Disastro colposo e omicidio colposo: sono questi i reati ipotizzati nel fascicolo aperto dalla Procura di Bologna sul disastro avvenuto ieri pomeriggio nella centrale idroelettrica di Bargi, sul lago di Suviana, nell’Appenino bolognese.
A condurre l’inchiesta sono il procuratore capo Giuseppe Amato e il sostituto procuratore Flavio Lazzarini.
Stanno proseguendo, alla centrale idroelettrica di Bargi nel bacino di Suviana, le operazioni per svuotare i locali allagati dove si sono verificati lo scoppio e il crollo. In base a quanto si apprende, con alcune idrovore si sta aspirando l’acqua, un intervento che richiederà ancora alcune ore.

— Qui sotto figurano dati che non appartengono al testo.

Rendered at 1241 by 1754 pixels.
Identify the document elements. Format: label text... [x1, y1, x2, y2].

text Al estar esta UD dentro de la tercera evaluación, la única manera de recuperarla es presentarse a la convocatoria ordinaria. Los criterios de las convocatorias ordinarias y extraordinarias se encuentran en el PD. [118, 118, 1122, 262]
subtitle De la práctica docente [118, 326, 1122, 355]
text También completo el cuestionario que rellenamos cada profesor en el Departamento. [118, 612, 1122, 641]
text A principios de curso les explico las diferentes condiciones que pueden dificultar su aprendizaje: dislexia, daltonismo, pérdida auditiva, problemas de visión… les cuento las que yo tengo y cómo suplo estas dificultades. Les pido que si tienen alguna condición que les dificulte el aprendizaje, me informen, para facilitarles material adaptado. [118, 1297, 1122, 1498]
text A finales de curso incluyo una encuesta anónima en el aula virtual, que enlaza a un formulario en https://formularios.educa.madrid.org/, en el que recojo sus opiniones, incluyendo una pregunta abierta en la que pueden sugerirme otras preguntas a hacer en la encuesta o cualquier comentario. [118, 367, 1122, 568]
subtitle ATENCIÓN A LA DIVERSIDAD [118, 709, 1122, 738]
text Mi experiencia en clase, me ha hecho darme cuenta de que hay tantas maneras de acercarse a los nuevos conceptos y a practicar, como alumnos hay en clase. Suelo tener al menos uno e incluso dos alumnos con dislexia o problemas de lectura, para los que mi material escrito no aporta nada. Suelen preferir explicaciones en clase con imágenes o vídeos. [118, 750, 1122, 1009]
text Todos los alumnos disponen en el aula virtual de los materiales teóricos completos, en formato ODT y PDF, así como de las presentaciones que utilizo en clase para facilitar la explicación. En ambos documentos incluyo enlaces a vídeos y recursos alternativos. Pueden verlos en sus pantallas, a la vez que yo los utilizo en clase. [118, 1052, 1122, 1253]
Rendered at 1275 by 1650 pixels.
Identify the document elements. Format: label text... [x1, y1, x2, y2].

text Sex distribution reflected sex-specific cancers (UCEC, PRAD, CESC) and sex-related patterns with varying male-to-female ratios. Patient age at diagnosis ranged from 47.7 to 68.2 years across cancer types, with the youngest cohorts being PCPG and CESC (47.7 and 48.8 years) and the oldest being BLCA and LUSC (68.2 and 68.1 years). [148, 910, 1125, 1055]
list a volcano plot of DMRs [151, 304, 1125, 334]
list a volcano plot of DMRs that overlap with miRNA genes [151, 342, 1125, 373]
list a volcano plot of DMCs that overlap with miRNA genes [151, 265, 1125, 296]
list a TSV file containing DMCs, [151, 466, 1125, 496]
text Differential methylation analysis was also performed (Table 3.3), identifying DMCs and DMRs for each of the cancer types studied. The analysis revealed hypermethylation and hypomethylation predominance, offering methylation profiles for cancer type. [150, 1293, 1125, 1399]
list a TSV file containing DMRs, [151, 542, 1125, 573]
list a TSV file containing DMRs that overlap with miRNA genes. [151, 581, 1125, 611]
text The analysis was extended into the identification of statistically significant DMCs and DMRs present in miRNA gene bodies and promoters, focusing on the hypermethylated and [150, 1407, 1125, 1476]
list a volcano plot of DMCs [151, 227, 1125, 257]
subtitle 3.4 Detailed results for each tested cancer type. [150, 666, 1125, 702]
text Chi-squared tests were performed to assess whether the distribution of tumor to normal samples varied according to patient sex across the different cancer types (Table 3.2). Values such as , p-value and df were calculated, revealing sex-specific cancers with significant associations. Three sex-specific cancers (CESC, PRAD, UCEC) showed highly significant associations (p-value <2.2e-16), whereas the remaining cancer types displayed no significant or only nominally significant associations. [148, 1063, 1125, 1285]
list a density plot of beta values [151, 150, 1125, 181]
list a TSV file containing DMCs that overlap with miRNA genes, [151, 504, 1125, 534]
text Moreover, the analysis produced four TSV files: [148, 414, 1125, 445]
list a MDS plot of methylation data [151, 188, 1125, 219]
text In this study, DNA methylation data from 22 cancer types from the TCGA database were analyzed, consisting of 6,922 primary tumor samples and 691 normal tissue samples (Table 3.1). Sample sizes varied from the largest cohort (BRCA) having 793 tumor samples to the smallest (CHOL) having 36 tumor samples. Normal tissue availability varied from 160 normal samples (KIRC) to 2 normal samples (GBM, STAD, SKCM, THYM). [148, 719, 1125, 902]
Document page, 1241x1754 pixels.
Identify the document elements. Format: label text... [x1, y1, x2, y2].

Al termine, in base alle prime informazioni, si dovrà rimuovere uno strato di olio, poi i detriti. Solo a quel punto si riprenderanno le operazioni per cercare i quattro dispersi. In volo, nel tardo pomeriggio, si sono alzati anche i droni.
Sembra che poi si possa tentare, con i sommozzatori, l’accesso ai locali crollati anche accedendo da alcune grate, da cui esce l’acqua e che si sta valutando come via di accesso.